En su mente, aquel cuerpo menudo y aquel rostro se sobrepusieron a los fantasmas del pasado, o, mejor dicho, a aquel único fantasma que horadaba su interior… El aspecto, el carácter, la orgullosa fiereza de Milena que él se había divertido en destrozar, aquella sonrisa que no quería nacer en su rostro y entonces él la había transformado en dolor y miedo… Aquel pelo, sí, aquel que le caía suave sobre los hombros rizándose en mil ondas ingobernables…
Fue como si se abriera paso desde el pasado. Desde el momento de su excarcelación una sombra impalpable lo seguía y lo acompañaba allá donde fuera. Todo rodaba y giraba en un inmenso juego de espejos, un reflejo continuo de recuerdos que le hacían confundir realidad y fantasía. Pero esta vez era diferente, esta vez los contornos se hacían más definidos, los colores brillaban con nueva vida y la sombra había empezado a respirar, a moverse a su alrededor. Una vez más. Quizá la última.
El doctor le colocó un vendaje nuevo. Dejó un puñado de medicamentos con textos en chino sobre la mesilla y se volvió a mirar a Olban. El gitano estaba satisfecho, Michele había sido remendado y recosido y tenía mejor cara. Asintió al médico y le indicó a la muchacha que lo acompañara fuera de la habitación. Ahora tocaba pagarle.
Por el espejo del armario Michele la vio arrodillarse ante el hombrecillo que se bajaba frenético los pantalones.
—Era un cirujano famoso. Tuvo algunos problemillas con los estupefacientes. Pero gilipolleces. Más que nada que se los prescribía a sí mismo, falsificaba recetas y cosas así. El follón vino cuando alguien que no debía se le murió en el quirófano. Al final lo expulsaron del colegio. Pero ahora trabaja más que antes.
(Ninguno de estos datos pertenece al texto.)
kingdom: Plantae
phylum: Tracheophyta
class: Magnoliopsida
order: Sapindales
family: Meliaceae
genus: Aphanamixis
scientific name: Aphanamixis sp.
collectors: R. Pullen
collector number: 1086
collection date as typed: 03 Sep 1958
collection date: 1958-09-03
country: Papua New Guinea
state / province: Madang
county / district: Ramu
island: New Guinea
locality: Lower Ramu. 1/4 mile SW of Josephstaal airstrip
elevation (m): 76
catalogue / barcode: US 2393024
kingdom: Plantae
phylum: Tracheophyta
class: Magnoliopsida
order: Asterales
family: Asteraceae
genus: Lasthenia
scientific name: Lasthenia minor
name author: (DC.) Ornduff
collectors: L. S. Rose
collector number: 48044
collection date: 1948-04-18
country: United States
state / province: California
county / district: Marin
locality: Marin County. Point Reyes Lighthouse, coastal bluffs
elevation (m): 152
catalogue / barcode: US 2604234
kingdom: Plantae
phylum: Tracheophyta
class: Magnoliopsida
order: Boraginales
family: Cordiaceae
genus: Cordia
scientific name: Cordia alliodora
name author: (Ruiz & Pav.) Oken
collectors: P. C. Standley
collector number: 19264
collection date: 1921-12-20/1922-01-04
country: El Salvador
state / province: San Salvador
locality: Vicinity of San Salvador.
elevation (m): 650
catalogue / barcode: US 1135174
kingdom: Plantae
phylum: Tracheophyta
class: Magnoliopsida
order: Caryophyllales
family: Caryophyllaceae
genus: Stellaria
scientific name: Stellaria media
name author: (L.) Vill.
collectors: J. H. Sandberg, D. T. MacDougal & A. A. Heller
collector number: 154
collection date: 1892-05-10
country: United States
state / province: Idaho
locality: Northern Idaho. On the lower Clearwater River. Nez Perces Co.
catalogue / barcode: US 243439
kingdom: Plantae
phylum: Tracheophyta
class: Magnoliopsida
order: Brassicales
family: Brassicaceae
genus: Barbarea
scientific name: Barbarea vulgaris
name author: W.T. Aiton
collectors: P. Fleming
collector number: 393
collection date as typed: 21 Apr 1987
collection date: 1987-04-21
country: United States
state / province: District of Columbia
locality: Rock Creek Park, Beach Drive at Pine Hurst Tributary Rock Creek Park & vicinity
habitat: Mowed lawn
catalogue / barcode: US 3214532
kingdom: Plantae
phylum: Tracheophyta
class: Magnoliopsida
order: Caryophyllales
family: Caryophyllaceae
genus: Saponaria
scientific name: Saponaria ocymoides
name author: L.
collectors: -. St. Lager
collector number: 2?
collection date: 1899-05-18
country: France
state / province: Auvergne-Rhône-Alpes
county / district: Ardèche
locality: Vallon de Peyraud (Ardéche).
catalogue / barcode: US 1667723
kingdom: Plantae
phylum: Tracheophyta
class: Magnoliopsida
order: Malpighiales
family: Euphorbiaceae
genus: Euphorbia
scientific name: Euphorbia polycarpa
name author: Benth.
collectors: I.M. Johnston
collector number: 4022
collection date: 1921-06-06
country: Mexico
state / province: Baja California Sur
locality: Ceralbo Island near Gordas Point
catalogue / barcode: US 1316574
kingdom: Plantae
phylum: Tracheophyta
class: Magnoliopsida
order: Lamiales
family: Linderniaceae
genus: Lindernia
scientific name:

A Michele no le costaba creérselo y se sorprendió pensando que, junto a su amigo el abogado, habrían hecho una gran pareja. ¿Pero en el fondo quién era él para juzgar? Nadie. Es más, probablemente era la persona menos indicada. Toda vida fluye como agua limpia, y dónde vierta la corriente —océano, mar o alcantarilla— no era asunto suyo.
—El médico ha dicho que tienes que descansar, tomarte las medicinas y cambiarte el vendaje.
—No puedo perder el tiempo.
—Tienes que hacerlo. Entretanto yo te busco lo que te hace falta. Aquí estás seguro y para cualquier cosa que necesites está la chica. Dentro de dos días vendrá a buscarte mi hijo para llevarte a Francia. Yo obviamente estaré lejos de aquí, en algún sitio con montones de testigos donde puedan recordar bien mi cara.
—Entonces me parece que no volveremos a vernos.
—No. Nuestros caminos se separan.
Se estrecharon las manos. Olban le susurró algo en su lengua. Michele estaba seguro de que se trataba de una bendición. Luego el gitano salió de la habitación sin volverse y sin apresurarse a verificar si la chica había terminado de pagar la minuta del médico.
Michele sintió cómo su cuerpo se relajaba. Tras días de continua tensión había llegado el momento de disfrutar de aquella especie de tregua. La anestesia le había hecho olvidar el dolor, la cabeza se había transformado en un pedrusco hundido en la almohada. Los párpados se rindieron a lo inevitable. Perdiendo el sentido de cuanto le rodeaba: la habitación aséptica, la cama sin hacer, su cuerpo cansado y herido reflejado en el espejo.
En el entumecimiento que lo envolvía no la vio.
No vio a la muchacha que lo miraba desde la puerta entornada.
Muda y triste, no lograba apartar los ojos de él.